I first encountered Twitter as a journalist. Having hosted a humanities computing public affairs radio show since 2000 (called "Dr. Andy's Poetry and Technology Hour"), I knew about the importance of Twitter from a social networking and business standpoint. In 2007 Time Magazine had written that Twitter was “on its way to becoming the next killer app” (Hamilton), and the New York Times said that Twitter was “one of the fastest growing phenomena on the internet” (Pontin, 2007). Twitter’s growth has been sustained over the last few years, as evidenced by the 1100% year-over-year growth from the beginning to the end of 2008. 75 million people visited Twitter.com in January of 2010, and all those twitterers sent about 1.2 billion tweets, each 140 characters or less, and most of them read by fans and followers (Schonfeld, 2010). During the summer that I taught the short fiction class, huge numbers of Iranian dissidents had used Twitter to circumvent state run media and their government’s attempts at censorship to communicate with each other and with the world.
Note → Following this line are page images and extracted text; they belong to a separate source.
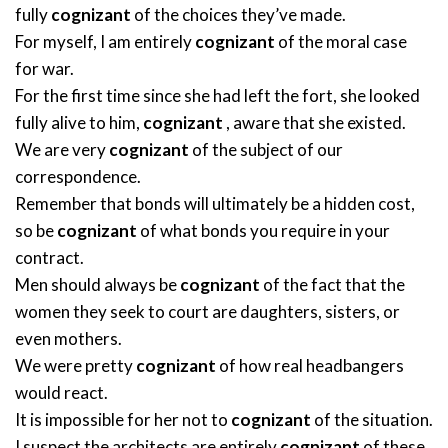
fully
cognizant
of the choices they’ve made.
For myself, I am entirely
cognizant
of the moral case
for war.
For the first time since she had left the fort, she looked
fully alive to him,
cognizant
, aware that she existed.
We are very
cognizant
of the subject of our
correspondence.
Remember that bonds will ultimately be a hidden cost,
so be
cognizant
of what bonds you require in your
contract.
Men should always be
cognizant
of the fact that the
women they seek to court are daughters, sisters, or
even mothers.
We were pretty
cognizant
of how real headbangers
would react.
It is impossible for her not to
cognizant
of the situation.
I suspect the architects are entirely
cognizant
of these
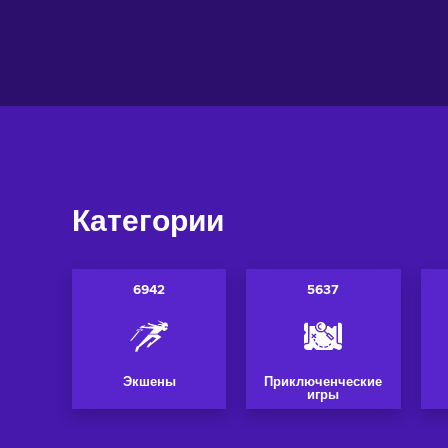
Добавить в корзину
Добавить в 
View offers
View off
Категории
6942
5637
Экшены
Приключенческие
игры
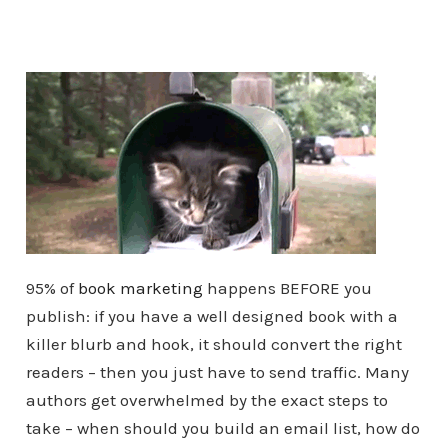
95% of
book marketing
happens BEFORE you
publish: if you have a well designed book with a
killer blurb and hook, it should convert the right
readers – then you just have to send traffic. Many
authors get overwhelmed by the exact steps to
take – when should you build an email list, how do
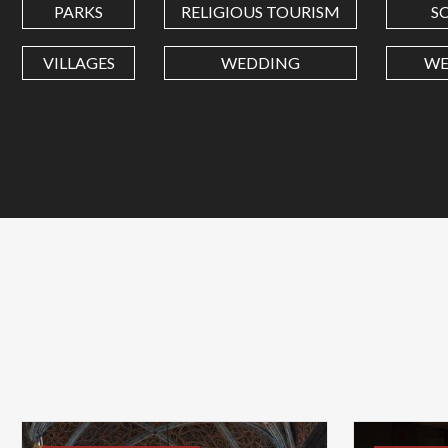
PARKS
RELIGIOUS TOURISM
S
VILLAGES
WEDDING
WE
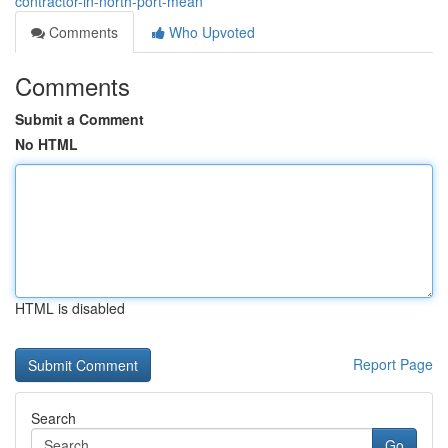
contractor-in-north-port-mean
Comments
Who Upvoted
Comments
Submit a Comment
No HTML
HTML is disabled
Report Page
Search
Go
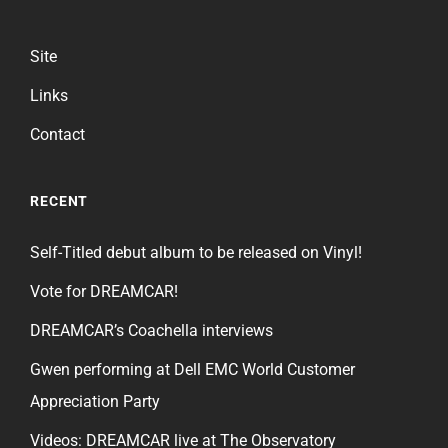
Site
Links
Contact
RECENT
Self-Titled debut album to be released on Vinyl!
Vote for DREAMCAR!
DREAMCAR’s Coachella interviews
Gwen performing at Dell EMC World Customer
Appreciation Party
Videos: DREAMCAR live at The Observatory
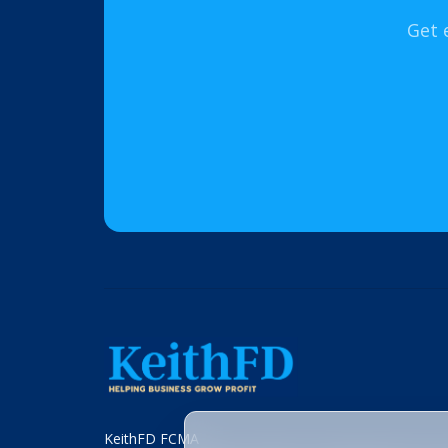
Get 
KeithFD FCMA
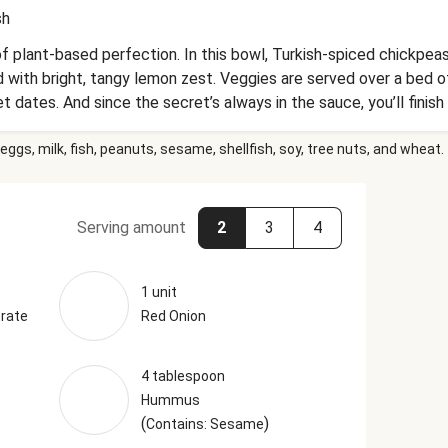
sh
f plant-based perfection. In this bowl, Turkish-spiced chickpe
with bright, tangy lemon zest. Veggies are served over a bed o
 dates. And since the secret’s always in the sauce, you’ll finish 
together. With so much to savor in one bowl, non-vegan dinner g
eggs, milk, fish, peanuts, sesame, shellfish, soy, tree nuts, and wheat.
Serving amount
2
3
4
1 unit
rate
Red Onion
4 tablespoon
Hummus
(
)
Contains: Sesame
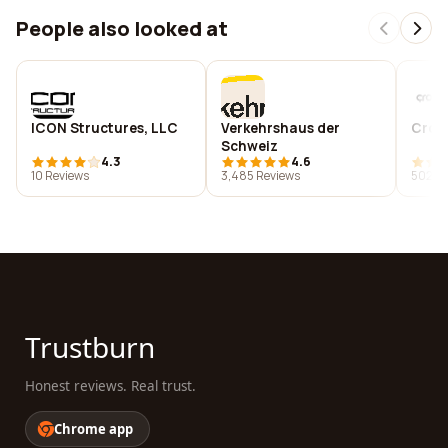
People also looked at
ICON Structures, LLC
Verkehrshaus der
Crob
Schweiz
4.3
4.6
10 Reviews
3,485 Reviews
502 R
Trustburn
Honest reviews. Real trust.
Chrome app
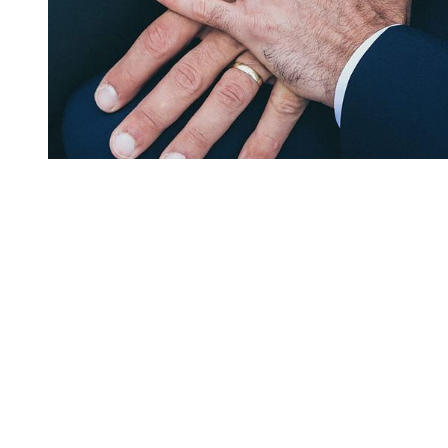
You're going to want to read the
rest of this...
For full access and to support the best LGBTQIA+
journalism
Subscribe now
Already have an account?
Sign in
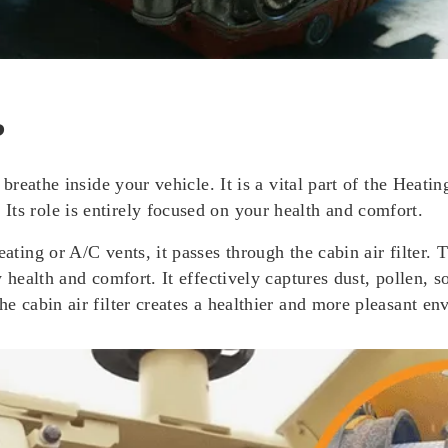
?
ou breathe inside your vehicle. It is a vital part of the Hea
ts role is entirely focused on your health and comfort.
ating or A/C vents, it passes through the cabin air filter. T
ry health and comfort. It effectively captures dust, pollen,
he cabin air filter creates a healthier and more pleasant en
The evening news ran “illegal” YouTube footage of millions of protesters marching through the streets of Iran, and newscasters and other journalists began describing the unrest as a “Twitter revolution” (Morozov, 2009).
 

 

2009 Iran Election Protest 2009 Iran Election Protest

 

 


I was covering the Twitter phenomenon and the use of Twitter by Iranian dissidents on my radio show, so I was sold on the idea that this new social networking interface was becoming increasingly important, as well as adaptable. If millions of dissidents could hatch complex protest strategies using Twitter, I thought, then my students and I should be able to use the same tool to discuss Edgar Allan Poe and Anton Chekhov. I hoped that I had discovered a way to make QQCs more relevant and helpful, and that we could use this trendy tool to share our thoughts, paperlessly, with everyone in the class.

Jones, A. “How Twitter Saved my Literature Class: A Case Study with Discussion.” (2011). Teaching Arts and Science with the New Social Media. A collection edited by Charles Wankel. United Kingdom: Emerald Group Publishing Limited, 91-106.